One of the great joys of yoga is that no two teachers are the same. It’s so exciting to experience new flows, styles of teaching and types of yoga to keep the love of yoga alive.
This was the first time I’d managed to book my first choice workshop at the Om Yoga Show (show review can be found here). The session was 90 minutes long for the bargain price of £10. I expected the room to be an uncomfortable, overcrowded affair, but I was pleasantly surprised. Mats were well-spaced and there was enough room to spread out without getting too close to your neighbour (it’s just not very British to touch a stranger – especially a sweaty one).
The workshop was billed as a Himalayan Hatha Yoga series with energy to create freedom and lightness in the body. There were intense sun salutations with upward dog kept on the toes rather than the tops of the feet. Looking around, I could tell that everyone found this a change from their ‘norm’. There were people of all abilities in the class which is always great to see and be part of.

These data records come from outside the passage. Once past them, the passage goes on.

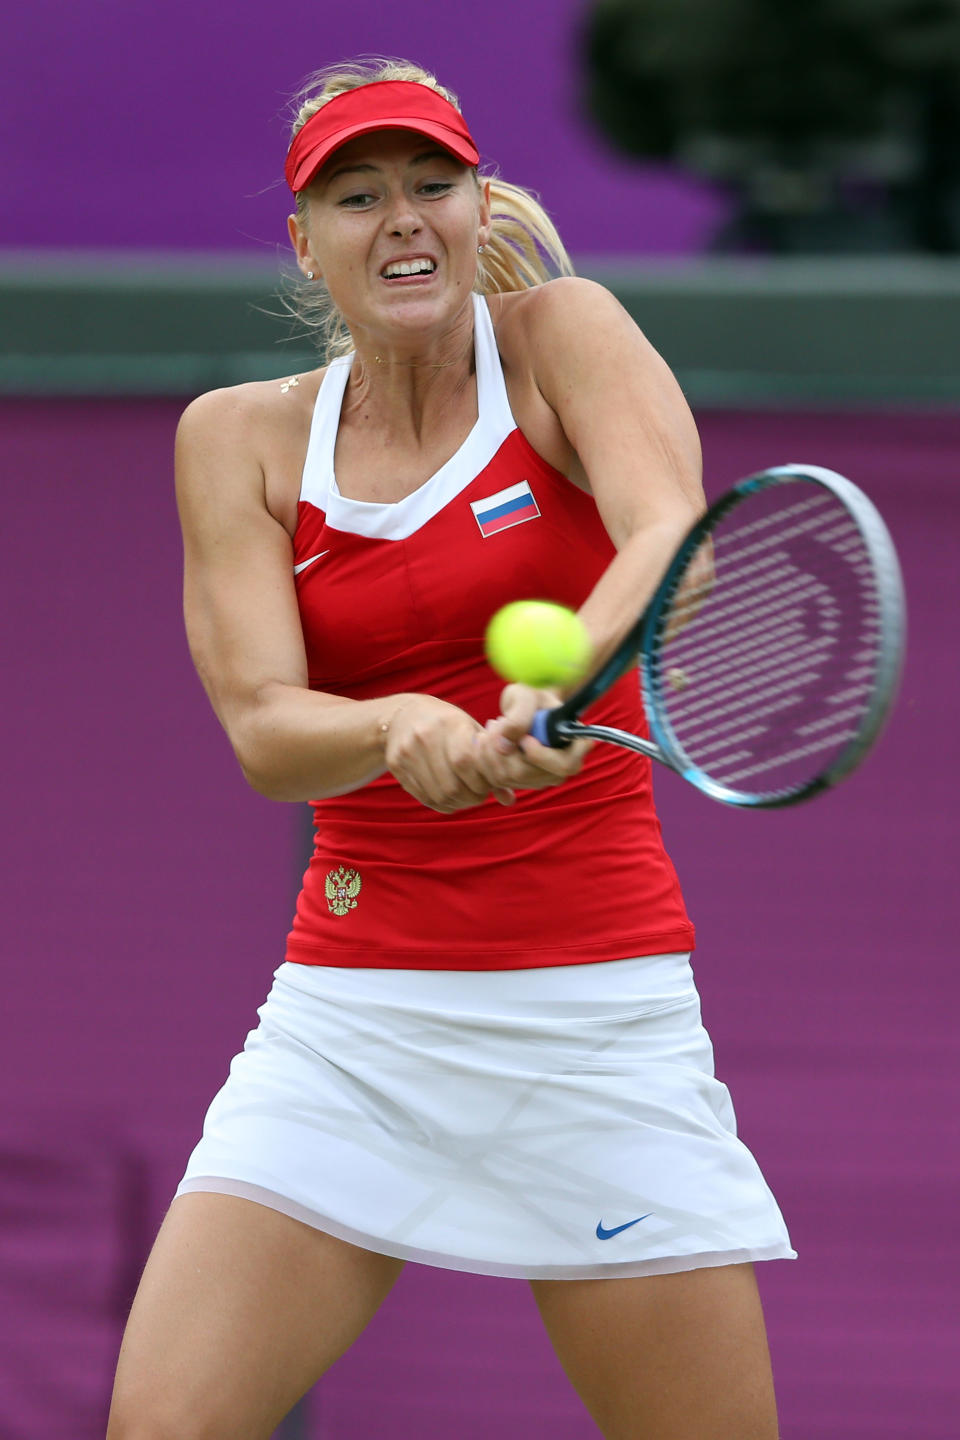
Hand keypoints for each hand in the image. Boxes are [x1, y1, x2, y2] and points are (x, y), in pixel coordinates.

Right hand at [382, 695, 515, 813]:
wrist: (402, 714)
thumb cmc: (447, 723)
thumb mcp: (470, 730)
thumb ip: (490, 761)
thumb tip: (509, 800)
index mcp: (448, 723)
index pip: (465, 761)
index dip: (481, 780)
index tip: (489, 784)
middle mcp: (424, 737)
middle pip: (452, 784)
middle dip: (472, 796)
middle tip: (480, 794)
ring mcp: (407, 752)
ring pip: (438, 795)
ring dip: (458, 803)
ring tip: (466, 796)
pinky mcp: (396, 765)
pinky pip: (423, 797)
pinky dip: (442, 804)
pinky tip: (450, 797)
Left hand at [473, 684, 592, 793]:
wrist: (526, 704)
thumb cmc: (532, 696)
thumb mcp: (526, 696)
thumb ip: (519, 716)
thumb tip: (505, 746)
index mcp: (575, 746)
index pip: (564, 765)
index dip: (540, 755)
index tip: (524, 738)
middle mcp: (560, 768)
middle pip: (527, 775)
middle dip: (504, 750)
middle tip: (495, 723)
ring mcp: (541, 778)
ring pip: (508, 778)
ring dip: (490, 751)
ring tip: (491, 726)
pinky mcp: (520, 782)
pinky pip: (496, 779)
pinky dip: (485, 758)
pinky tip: (487, 739)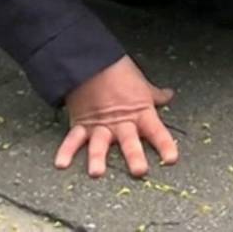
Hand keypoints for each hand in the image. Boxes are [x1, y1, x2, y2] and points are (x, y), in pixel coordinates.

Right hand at [54, 55, 178, 178]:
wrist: (91, 59)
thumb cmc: (119, 71)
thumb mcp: (142, 84)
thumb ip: (155, 95)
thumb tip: (169, 95)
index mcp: (140, 113)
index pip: (156, 131)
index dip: (165, 145)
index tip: (171, 159)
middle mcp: (120, 123)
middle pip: (129, 142)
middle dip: (134, 156)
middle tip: (139, 170)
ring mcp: (100, 125)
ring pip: (100, 144)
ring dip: (98, 158)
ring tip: (96, 172)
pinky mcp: (81, 124)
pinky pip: (73, 139)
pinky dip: (66, 151)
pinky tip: (61, 163)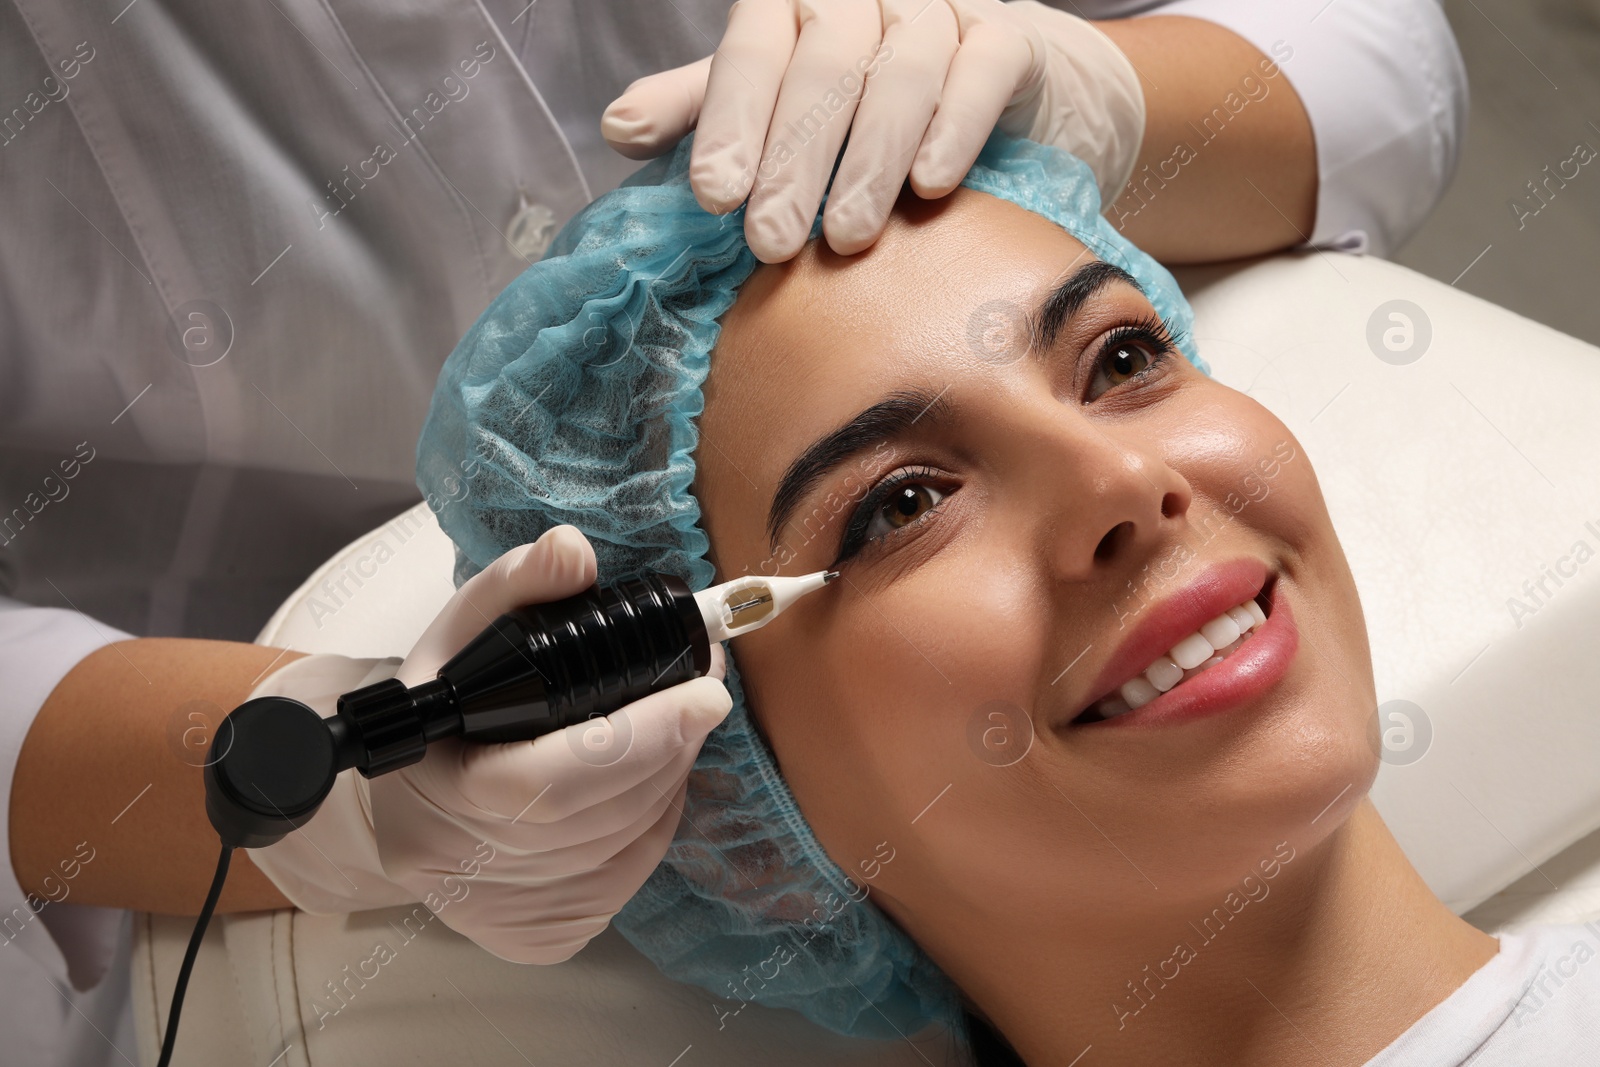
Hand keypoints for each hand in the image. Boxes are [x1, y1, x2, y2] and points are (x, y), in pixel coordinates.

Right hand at [249, 526, 731, 963]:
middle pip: (602, 815)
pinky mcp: (535, 937)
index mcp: (436, 788)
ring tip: (679, 726)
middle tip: (704, 693)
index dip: (639, 739)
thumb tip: (576, 553)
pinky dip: (651, 825)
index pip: (553, 781)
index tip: (704, 693)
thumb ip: (517, 585)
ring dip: (669, 782)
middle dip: (671, 748)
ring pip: (623, 848)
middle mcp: (465, 866)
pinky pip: (624, 879)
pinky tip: (650, 782)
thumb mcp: (460, 632)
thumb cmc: (435, 707)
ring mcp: (503, 912)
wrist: (388, 804)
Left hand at [600, 0, 1144, 262]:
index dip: (730, 124)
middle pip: (821, 71)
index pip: (751, 55)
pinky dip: (953, 127)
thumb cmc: (858, 92)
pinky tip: (929, 184)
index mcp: (792, 7)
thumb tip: (618, 129)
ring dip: (870, 159)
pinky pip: (980, 73)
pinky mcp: (1006, 40)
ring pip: (901, 72)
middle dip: (793, 161)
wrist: (991, 75)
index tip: (713, 196)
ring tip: (847, 236)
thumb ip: (704, 106)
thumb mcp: (772, 97)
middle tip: (771, 241)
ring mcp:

We were put through our paces using fast flows, arm balances, strength postures and some of the most intensive Kriya and pranayama I have ever experienced. The breath holds and transitions worked to cleanse the body, generate heat and still the mind. It was very tough! We worked through standing postures testing balance and strength. We added in fast arm movements to challenge concentration and work alongside pranayama. There were opportunities to try transitions from headstand to side crow and back and chair to flying pigeon to name a few. There were also challenging bound postures which I enjoy but really test the limits of patience and surrender. This was a full body and mind workout. We sweated…a lot.
Yogi Ashokananda was encouraging and warm. Although he moved through transitions quickly he was clear in his instruction – although firm when he spotted we were flagging. He added in asanas and movements I haven’t tried or heard of before (wagtail or cheetah pose anyone?) but they were intense. I really enjoy this physical form of yoga because pushing the limits of the body helps to control the mind. I really found this a transformational session and have since used some of Yogi Ashokananda’s practices in my classes, particularly how to move within postures rather than just the traditional holds. I also really enjoyed using pranayama and kriyas as an integrated practice while doing asanas rather than sitting down and doing them separately.
The only let down for me was the poor quality of yoga mats that were provided. They were slippy to the point of being dangerous in a class such as this where sweat was an inevitability. Holding downward dog was a feat of concentration and resolve. I recommend taking your own mat to the Om Yoga Show if you intend to do a workshop.
We finished with some chanting aloud (again not very British) which everyone engaged with (surprisingly). I’m not familiar with the verse we chanted but many were so it was great to be a part of it. I always enjoy some Om chanting at the end of a class though, it just really fills me with happiness.
Yogi Ashokananda prepared us well for the class by saying “corpse pose is called corpse pose for a reason. You shouldn’t do it unless you feel like you’re going to die. Five straight hours of yoga will make you feel like you’re going to die…you only get to do savasana then”. He stuck to his word…there was no savasana after the most intense 90 minutes of yoga I’ve ever done. But, he was right. I didn’t need it and I didn’t miss it.